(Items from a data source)
....

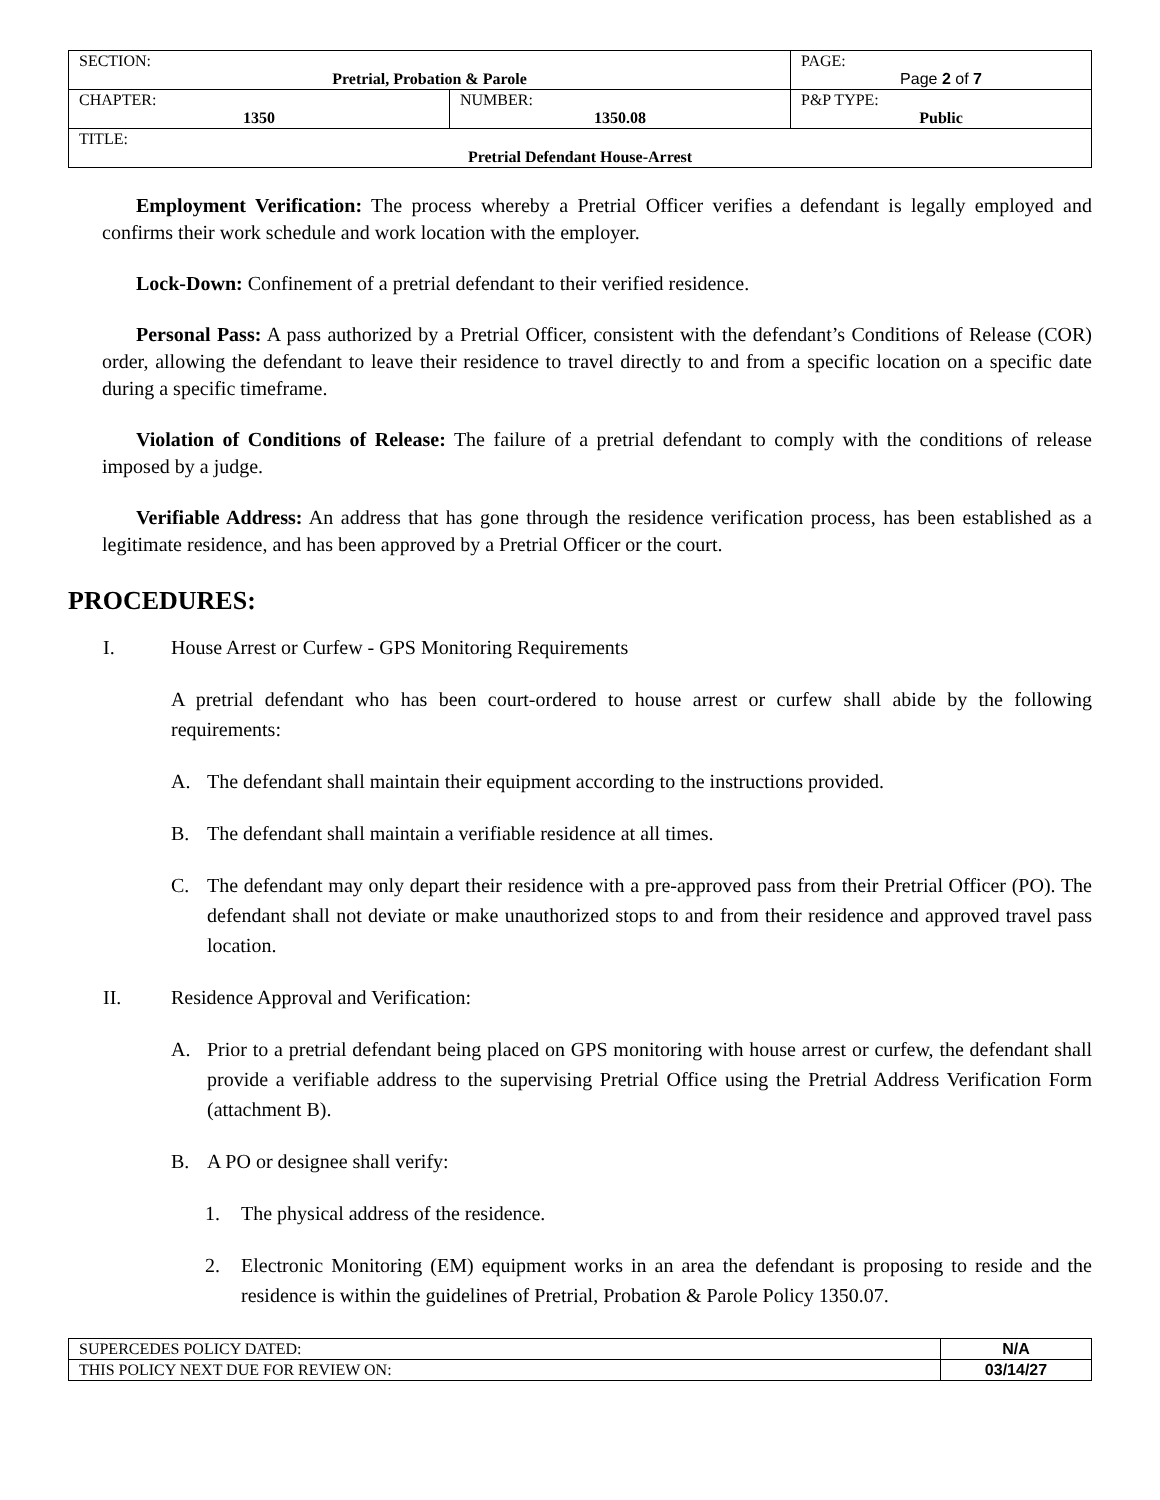| SECTION: Pretrial, Probation & Parole | | PAGE: Page 2 of 7 |
| CHAPTER: 1350 | NUMBER: 1350.08 | P&P TYPE: Public |
| TITLE: Pretrial Defendant House-Arrest | | |
Employment Verification: The process whereby a Pretrial Officer verifies a defendant is legally employed and confirms their work schedule and work location with the employer.
Lock-Down: Confinement of a pretrial defendant to their verified residence.
Personal Pass: A pass authorized by a Pretrial Officer, consistent with the defendant’s Conditions of Release (COR) order, allowing the defendant to leave their residence to travel directly to and from a specific location on a specific date during a specific timeframe.
Violation of Conditions of Release: The failure of a pretrial defendant to comply with the conditions of release imposed by a judge.
Verifiable Address: An address that has gone through the residence verification process, has been established as a legitimate residence, and has been approved by a Pretrial Officer or the court.
PROCEDURES:
I. House Arrest or Curfew - GPS Monitoring Requirements
A pretrial defendant who has been court-ordered to house arrest or curfew shall abide by the following requirements:
A. The defendant shall maintain their equipment according to the instructions provided.
B. The defendant shall maintain a verifiable residence at all times.
C. The defendant may only depart their residence with a pre-approved pass from their Pretrial Officer (PO). The defendant shall not deviate or make unauthorized stops to and from their residence and approved travel pass location.
II. Residence Approval and Verification:
A. Prior to a pretrial defendant being placed on GPS monitoring with house arrest or curfew, the defendant shall provide a verifiable address to the supervising Pretrial Office using the Pretrial Address Verification Form (attachment B).
B. A PO or designee shall verify:
1. The physical address of the residence.
2. Electronic Monitoring (EM) equipment works in an area the defendant is proposing to reside and the residence is within the guidelines of Pretrial, Probation & Parole Policy 1350.07.
| SUPERCEDES POLICY DATED: | N/A |
| THIS POLICY NEXT DUE FOR REVIEW ON: | 03/14/27 |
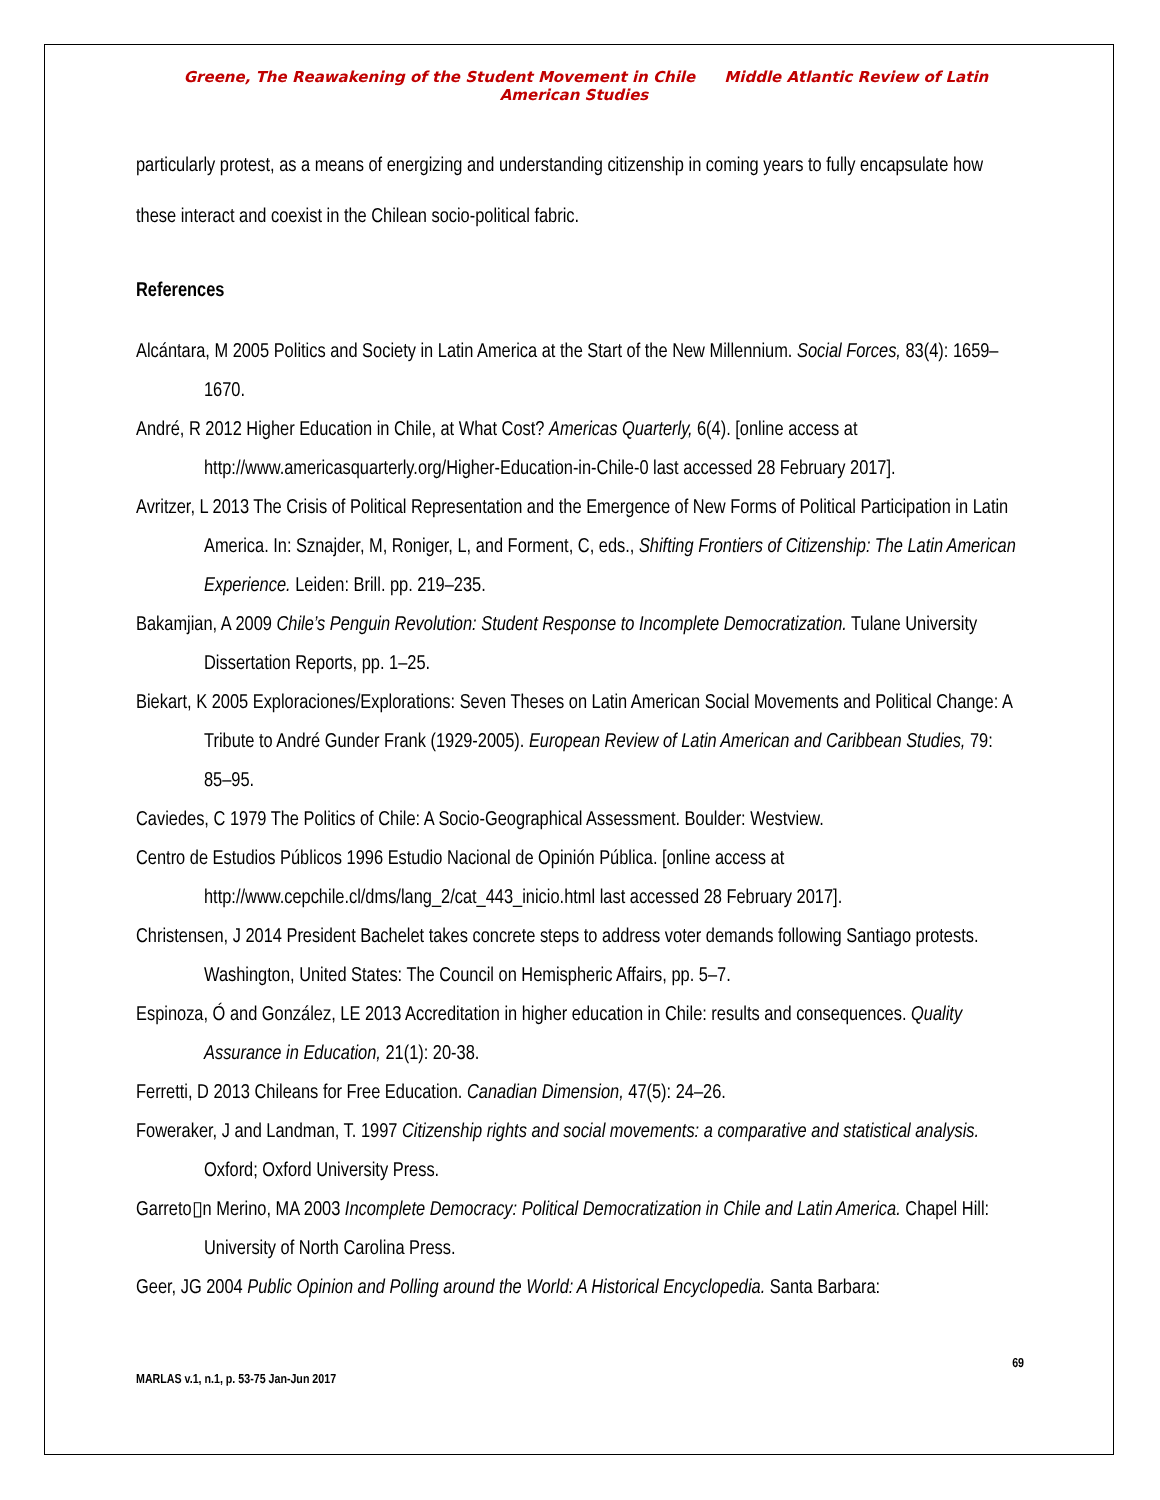Greene, The Reawakening of the Student Movement in Chile Middle Atlantic Review of Latin American Studies
particularly protest, as a means of energizing and understanding citizenship in coming years to fully encapsulate how these interact and coexist in the Chilean socio-political fabric.
References
Alcántara, M 2005 Politics and Society in Latin America at the Start of the New Millennium. Social Forces, 83(4): 1659–1670.
André, R 2012 Higher Education in Chile, at What Cost? Americas Quarterly, 6(4). [online access at http://www.americasquarterly.org/Higher-Education-in-Chile-0 last accessed 28 February 2017].
Avritzer, L 2013 The Crisis of Political Representation and the Emergence of New Forms of Political Participation in Latin America. In: Sznajder, M, Roniger, L, and Forment, C, eds., Shifting Frontiers of Citizenship: The Latin American Experience. Leiden: Brill. pp. 219–235.
Bakamjian, A 2009 Chile’s Penguin Revolution: Student Response to Incomplete Democratization. Tulane University Dissertation Reports, pp. 1–25.
Biekart, K 2005 Exploraciones/Explorations: Seven Theses on Latin American Social Movements and Political Change: A Tribute to André Gunder Frank (1929-2005). European Review of Latin American and Caribbean Studies, 79: 85–95.
Caviedes, C 1979 The Politics of Chile: A Socio-Geographical Assessment. Boulder: Westview.
Centro de Estudios Públicos 1996 Estudio Nacional de Opinión Pública. [online access at http://www.cepchile.cl/dms/lang_2/cat_443_inicio.html last accessed 28 February 2017].
Christensen, J 2014 President Bachelet takes concrete steps to address voter demands following Santiago protests. Washington, United States: The Council on Hemispheric Affairs, pp. 5–7.
Espinoza, Ó and González, LE 2013 Accreditation in higher education in Chile: results and consequences. Quality Assurance in Education, 21(1): 20-38.
Ferretti, D 2013 Chileans for Free Education. Canadian Dimension, 47(5): 24–26.
Foweraker, J and Landman, T. 1997 Citizenship rights and social movements: a comparative and statistical analysis. Oxford; Oxford University Press.
Garreto▯n Merino, MA 2003 Incomplete Democracy: Political Democratization in Chile and Latin America. Chapel Hill: University of North Carolina Press.
Geer, JG 2004 Public Opinion and Polling around the World: A Historical Encyclopedia. Santa Barbara:
69
MARLAS v.1, n.1, p. 53-75 Jan-Jun 2017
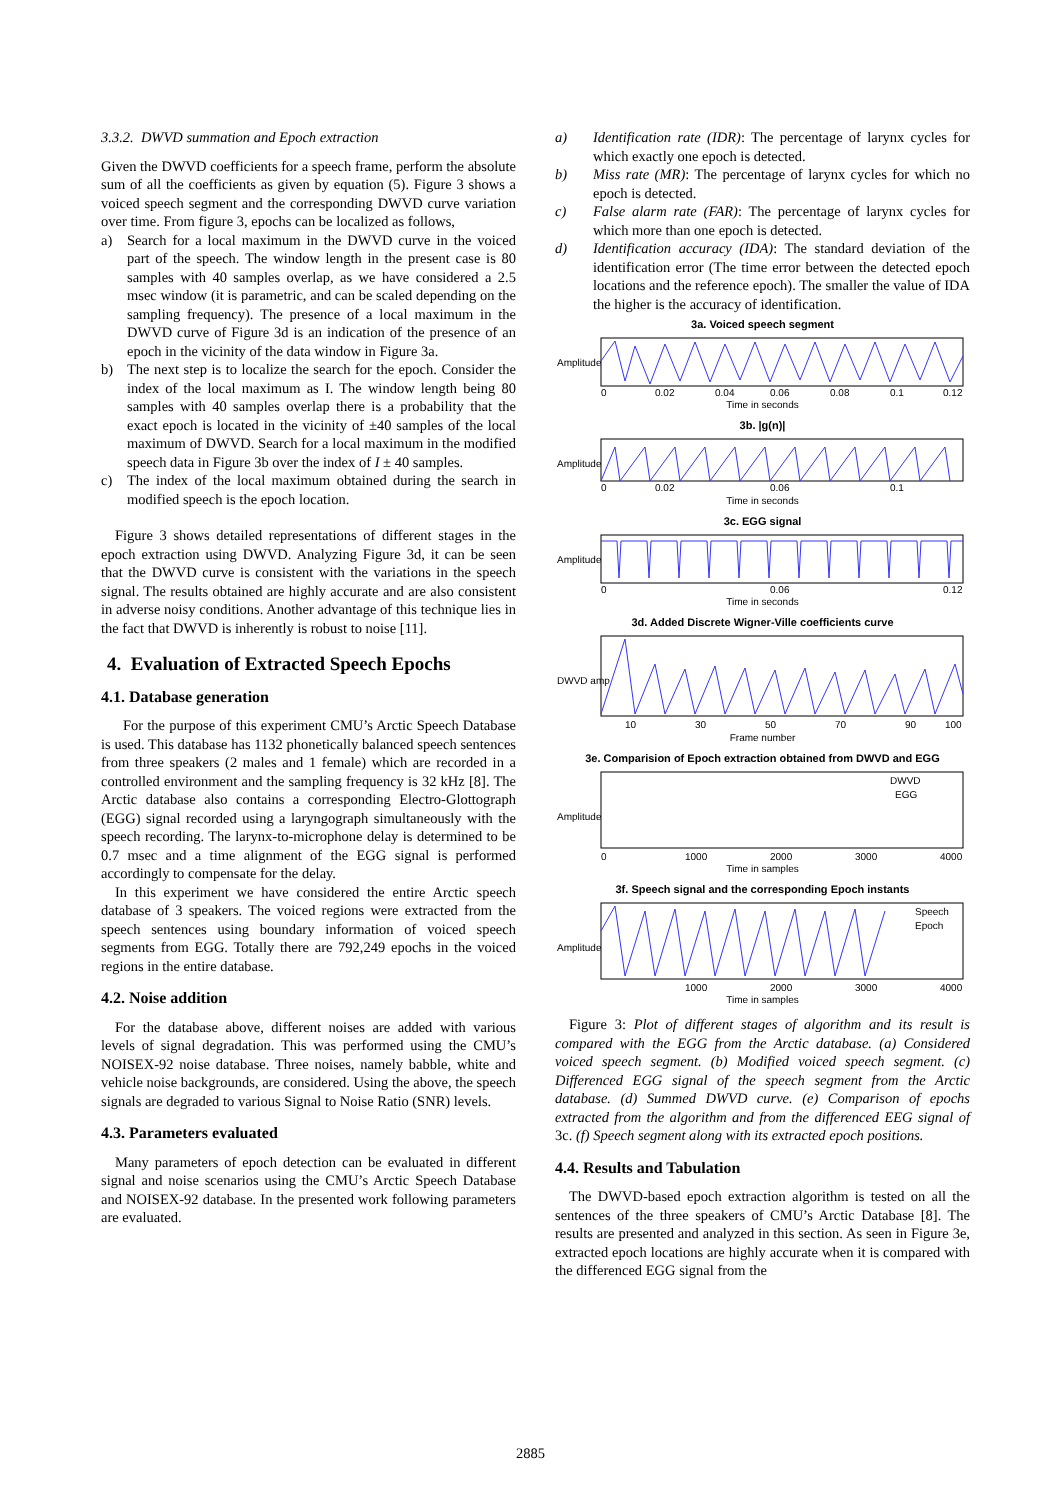3.3.2. DWVD summation and Epoch extraction
Given the DWVD coefficients for a speech frame, perform the absolute sum of all the coefficients as given by equation (5). Figure 3 shows a voiced speech segment and the corresponding DWVD curve variation over time. From figure 3, epochs can be localized as follows,
a) Search for a local maximum in the DWVD curve in the voiced part of the speech. The window length in the present case is 80 samples with 40 samples overlap, as we have considered a 2.5 msec window (it is parametric, and can be scaled depending on the sampling frequency). The presence of a local maximum in the DWVD curve of Figure 3d is an indication of the presence of an epoch in the vicinity of the data window in Figure 3a.
b) The next step is to localize the search for the epoch. Consider the index of the local maximum as I. The window length being 80 samples with 40 samples overlap there is a probability that the exact epoch is located in the vicinity of ±40 samples of the local maximum of DWVD. Search for a local maximum in the modified speech data in Figure 3b over the index of I ± 40 samples.
c) The index of the local maximum obtained during the search in modified speech is the epoch location.
Figure 3 shows detailed representations of different stages in the epoch extraction using DWVD. Analyzing Figure 3d, it can be seen that the DWVD curve is consistent with the variations in the speech signal. The results obtained are highly accurate and are also consistent in adverse noisy conditions. Another advantage of this technique lies in the fact that DWVD is inherently is robust to noise [11].
4. Evaluation of Extracted Speech Epochs
4.1. Database generation
For the purpose of this experiment CMU’s Arctic Speech Database is used. This database has 1132 phonetically balanced speech sentences from three speakers (2 males and 1 female) which are recorded in a controlled environment and the sampling frequency is 32 kHz [8]. The Arctic database also contains a corresponding Electro-Glottograph (EGG) signal recorded using a laryngograph simultaneously with the speech recording. The larynx-to-microphone delay is determined to be 0.7 msec and a time alignment of the EGG signal is performed accordingly to compensate for the delay.
In this experiment we have considered the entire Arctic speech database of 3 speakers. The voiced regions were extracted from the speech sentences using boundary information of voiced speech segments from EGG. Totally there are 792,249 epochs in the voiced regions in the entire database.
4.2. Noise addition
For the database above, different noises are added with various levels of signal degradation. This was performed using the CMU’s NOISEX-92 noise database. Three noises, namely babble, white and vehicle noise backgrounds, are considered. Using the above, the speech signals are degraded to various Signal to Noise Ratio (SNR) levels.
4.3. Parameters evaluated
Many parameters of epoch detection can be evaluated in different signal and noise scenarios using the CMU’s Arctic Speech Database and NOISEX-92 database. In the presented work following parameters are evaluated.
a) Identification rate (IDR): The percentage of larynx cycles for which exactly one epoch is detected.
b) Miss rate (MR): The percentage of larynx cycles for which no epoch is detected.
c) False alarm rate (FAR): The percentage of larynx cycles for which more than one epoch is detected.
d) Identification accuracy (IDA): The standard deviation of the identification error (The time error between the detected epoch locations and the reference epoch). The smaller the value of IDA the higher is the accuracy of identification.
3a. Voiced speech segment
Amplitude
0
0.02
0.04
0.06
0.08
0.1
0.12
Time in seconds
3b. |g(n)|
Amplitude
0
0.02
0.06
0.1
Time in seconds
3c. EGG signal
Amplitude
0
0.06
0.12
Time in seconds
3d. Added Discrete Wigner-Ville coefficients curve
DWVD amp
10
30
50
70
90
100
Frame number
3e. Comparision of Epoch extraction obtained from DWVD and EGG
DWVD
EGG
Amplitude
0
1000
2000
3000
4000
Time in samples
3f. Speech signal and the corresponding Epoch instants
Speech
Epoch
Amplitude
1000
2000
3000
4000
Time in samples
Figure 3: Plot of different stages of algorithm and its result is compared with the EGG from the Arctic database. (a) Considered voiced speech segment. (b) Modified voiced speech segment. (c) Differenced EGG signal of the speech segment from the Arctic database. (d) Summed DWVD curve. (e) Comparison of epochs extracted from the algorithm and from the differenced EEG signal of 3c. (f) Speech segment along with its extracted epoch positions.
4.4. Results and Tabulation
The DWVD-based epoch extraction algorithm is tested on all the sentences of the three speakers of CMU’s Arctic Database [8]. The results are presented and analyzed in this section. As seen in Figure 3e, extracted epoch locations are highly accurate when it is compared with the differenced EGG signal from the
2885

....

→ **Prompt**
Working from the entries above, reproduce exactly and only the lines beginning with the line that has "ON: | 03/14/27 |" and ending with the line that has "André, R 2012"; omit all pictures.

→ **Reply**
| THIS POLICY NEXT DUE FOR REVIEW ON: | 03/14/27 |
Greene, The Reawakening of the Student Movement in Chile Middle Atlantic Review of Latin American Studies
particularly protest, as a means of energizing and understanding citizenship in coming years to fully encapsulate how these interact and coexist in the Chilean socio-political fabric.
References
Alcántara, M 2005 Politics and Society in Latin America at the Start of the New Millennium. Social Forces, 83(4): 1659–1670.
André, R 2012 Higher Education in Chile, at What Cost? Americas Quarterly, 6(4). [online access at http://www.americasquarterly.org/Higher-Education-in-Chile-0 last accessed 28 February 2017].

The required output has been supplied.